The tradeoff is cosmetic. Mineral sunscreens can leave a white cast, feel thicker on the skin, and be harder to blend, especially on darker skin tones. Newer micronized and tinted formulations have improved this significantly. If cosmetic feel is keeping you from using sunscreen consistently, a tinted mineral sunscreen or one marketed as “sheer” can help with adherence, which matters more than the perfect formulation sitting unused in a drawer.
How to Check Your Sunscreen
Homosalate will be listed as an active ingredient on the product label, typically near the top of the Drug Facts panel on any sunscreen sold in the U.S. It often appears alongside other chemical filters like avobenzone, octisalate, and octocrylene.

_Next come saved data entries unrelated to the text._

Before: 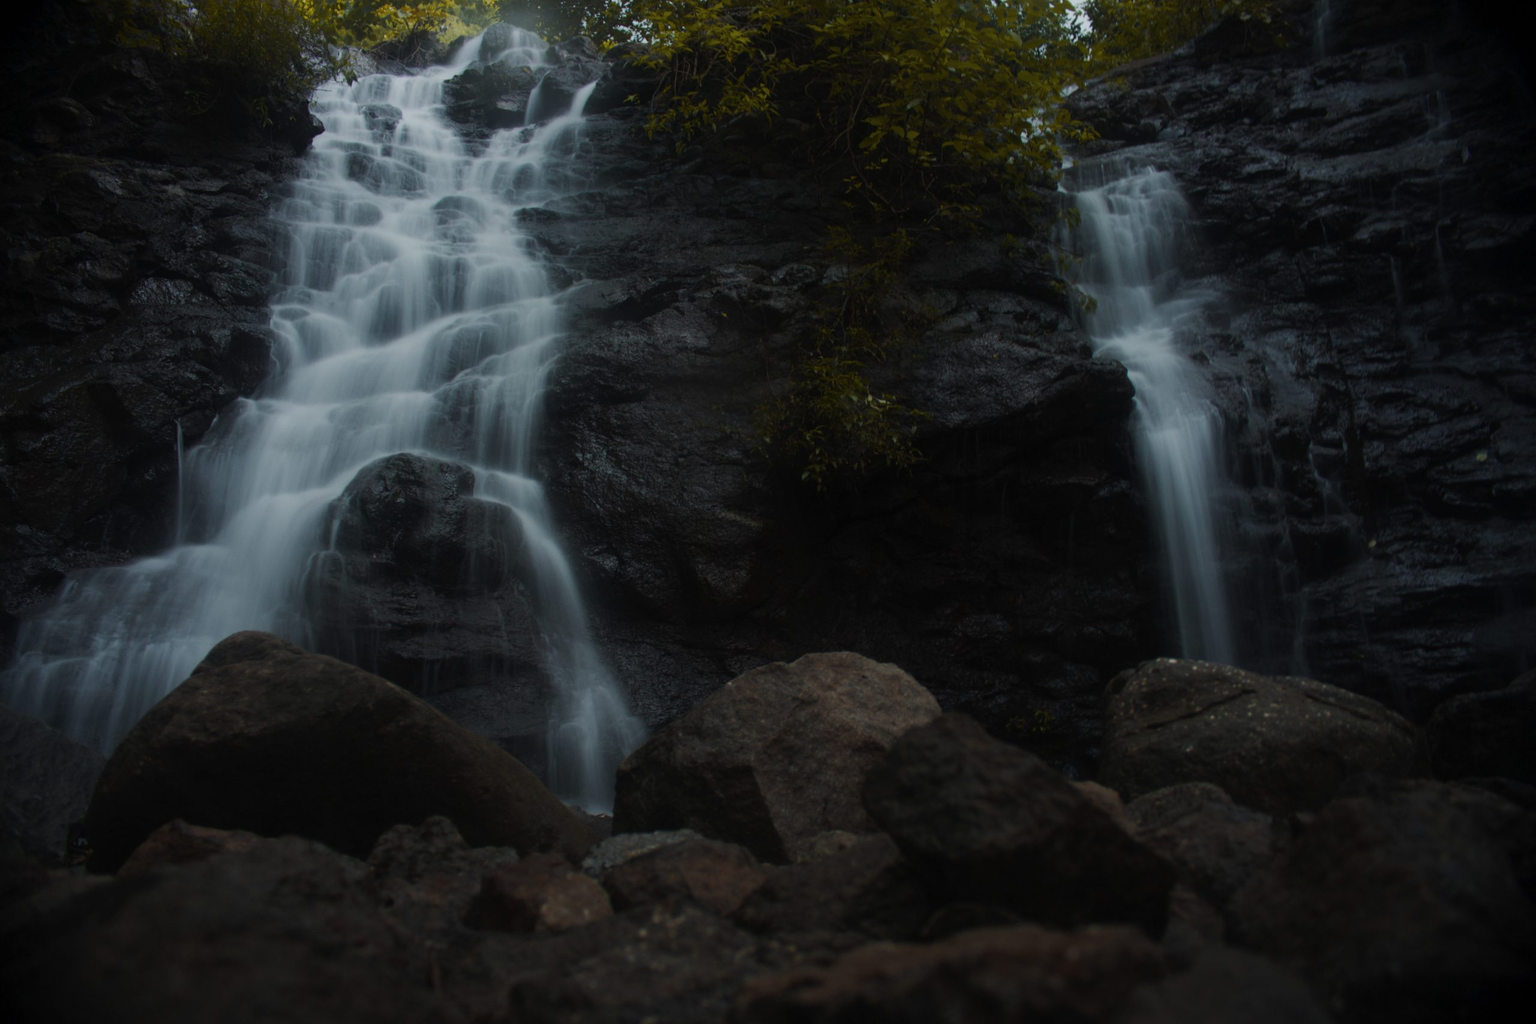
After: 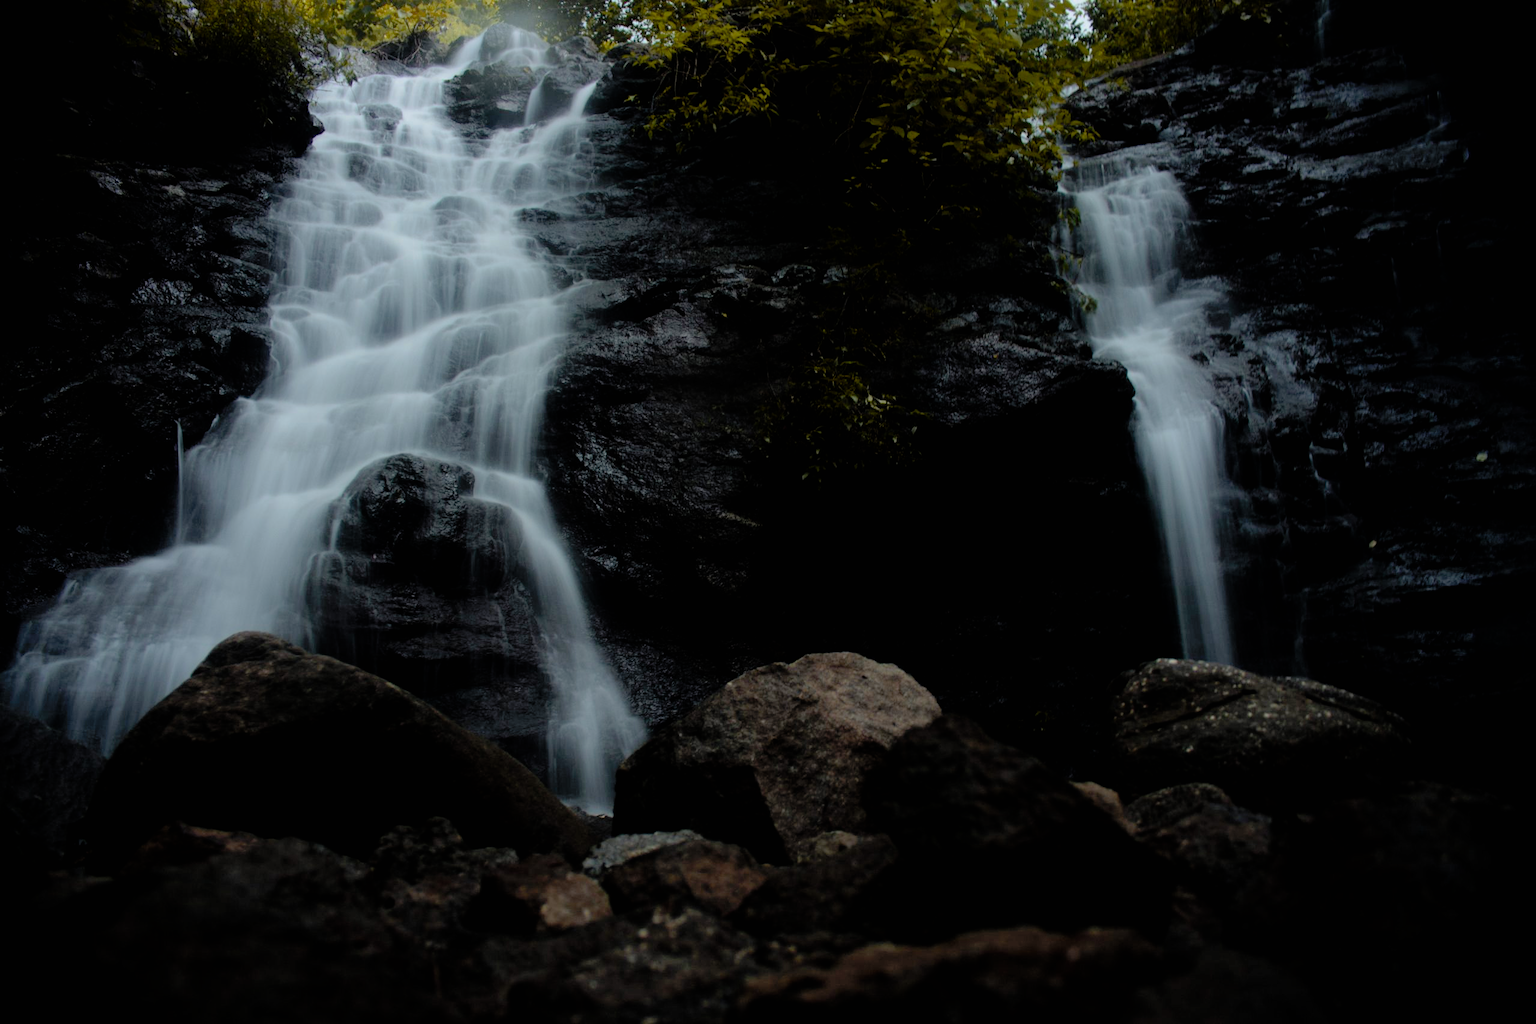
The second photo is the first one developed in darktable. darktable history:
tone curve: curves: ch0 [(0, 0) (0.004, 0.008) (0.077, 0.156) (0.169, 0.29) (0.774, 0.774) (1, 1)], preserve colors none
color zones: curves: ch0 [(0, 0.425) (0.143, 0.422) (0.286, 0.42) (0.429, 0.419) (0.571, 0.419) (0.714, 0.42) (0.857, 0.422) (1, 0.425)]; ch1 [(0, 0.666) (0.143, 0.669) (0.286, 0.671) (0.429, 0.67) (0.571, 0.67) (0.714, 0.67) (0.857, 0.67) (1, 0.666)]
filmic rgb: black relative exposure -4.94 EV, white relative exposure 2.82 EV, hardness 3.72
exposure: black level correction 0.001, exposure 0.499 EV, compensate highlight preservation false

If your current sunscreen contains homosalate and you’re pregnant or planning to become pregnant, switching to a mineral-only formula is straightforward. Look for products where the only active ingredients listed are zinc oxide, titanium dioxide, or both.
Keep in mind that some sunscreens labeled “mineral” still include chemical filters in the mix. Always check the active ingredients rather than relying on front-of-package marketing claims.